How does the ‘Total CPU Utilization Percentage’ monitor work?

image

I wanted to start this year off right with wishes to everyone for a happy, healthy and prosperous year 2011!

One thing I’d like to start doing more of this year is writing about some of the more common questions that come up in the TechNet Forums.  I’m also open to any suggestions for topics you’d like to learn more about.  You can send me your questions and topics using the contact form on my blog.  If I have some knowledge to share, I’ll make an effort to write about it.

Ustad raised this question recently in the forums, so I figured this would be a good reference point for those interested in learning exactly how this monitor is implemented.  This is an intermediate level overview of this fairly complex monitor, so not all details are covered.

Note: The content in this article refers to the Windows Server management packs up to version 6.0.6794.0.

If we take a look at the monitor type, we can see that this monitor is composed of four modules.

image

Two data sources

- DS1 uses the native performance data source module to sample Processor \ % Processor Time \ _Total.
- ProbeActionDS uses a script-based probe as a data source to sample ProcessorQueueLength from Win32_PerfRawData_PerfOS_System (WMI).

Two expression filters

- FilterOK filters elements that indicate a health condition.
- FilterNotOK filters elements that indicate an unhealthy condition.
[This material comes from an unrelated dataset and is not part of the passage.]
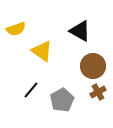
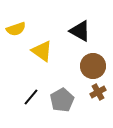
black line: moved 7 px down
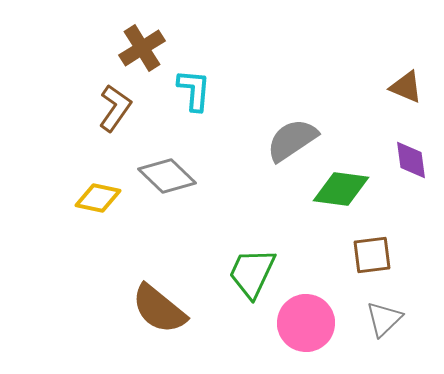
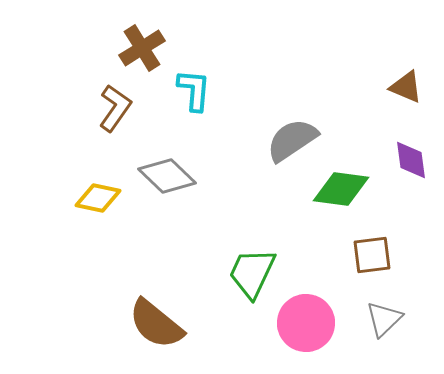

Take a look at the order of execution of these modules.

Healthy detection
image

Unhealthy detection
image

We can see that DS1 is first in the order of execution and always passes to ProbeActionDS as second module.  Depending on the results of the probe module, which is the state property bag value of either good or bad, we’ll match either the FilterOK or FilterNotOK expression filter, respectively.

By default, this monitor will change to a critical state and generate an alert when the FilterNotOK expression module is matched.  The monitor will change back to healthy and the alert resolved when the FilterOK expression module is matched.

Default thresholds

- % Processor Time \ _Total > 95%
- Processor Queue Length > 15

So far, so good.  But often times we do not see a monitor state change event or an alert raised when we meet these thresholds.  Why?
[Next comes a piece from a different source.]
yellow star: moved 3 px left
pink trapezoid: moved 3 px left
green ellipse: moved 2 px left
Under the hood of the ProbeActionDS, there is a calculation performed on the Processor Queue Length threshold value.  The default threshold is multiplied by the number of processors.

 If nQueueLength > CLng(CPU_QUEUELEN_THRESHOLD) * lNumProcessors Then
     ReturnResults "BAD", nQueueLength & "", CPU_USAGE & ""
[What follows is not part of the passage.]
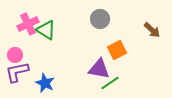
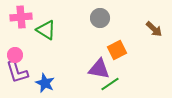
gray circle: moved 1 px up
pink cross: moved 7 px left, 7 px up; rotated 20 degrees clockwise
brown arrow: moved 2 px right, 1 px up
purple L-shape: rotated 95 degrees counterclockwise
green line: moved 1 px down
The result of this calculation will change the default threshold for any computer that has more than one processor.  For example, if a computer has 8 processors, the default threshold for Processor Queue Length will actually be 120.

So the next time you believe an alert should have been raised for a particular computer where the processor appeared to be stressed, check processor queue length and do the math to reveal why the monitor evaluated to a healthy state.  The simple fix is to change the default threshold for processor queue length to something that makes more sense for your implementation.

Check ProcessorQueueLength using POSH

Get-WmiObject Win32_PerfRawData_PerfOS_System | select ProcessorQueueLength

Note that if we cannot query Win32_PerfRawData_PerfOS_System from WMI, this will result in monitor failure.  In this case, you may need to rebuild the WMI repository.  Or if it takes too long to query WMI due to issues impacting computer performance, the script may timeout also causing the monitor to fail.  In this case, you can adjust the TimeoutSeconds override parameter.  If you adjust the TimeoutSeconds parameter, I suggest also adjusting the Interval parameter to avoid runtime conflicts.

You don’t like how this monitor works? Here’s a trick!

We can configure the monitor to only use the % Processor Time threshold.  If the CPU Queue Length override parameter is set to -1, this will effectively change this monitor to an unhealthy state when only the % Processor Time threshold is exceeded, because the Processor Queue Length value will always be greater than -1.

 

And there you have it, the Total CPU Utilization Percentage monitor…exposed.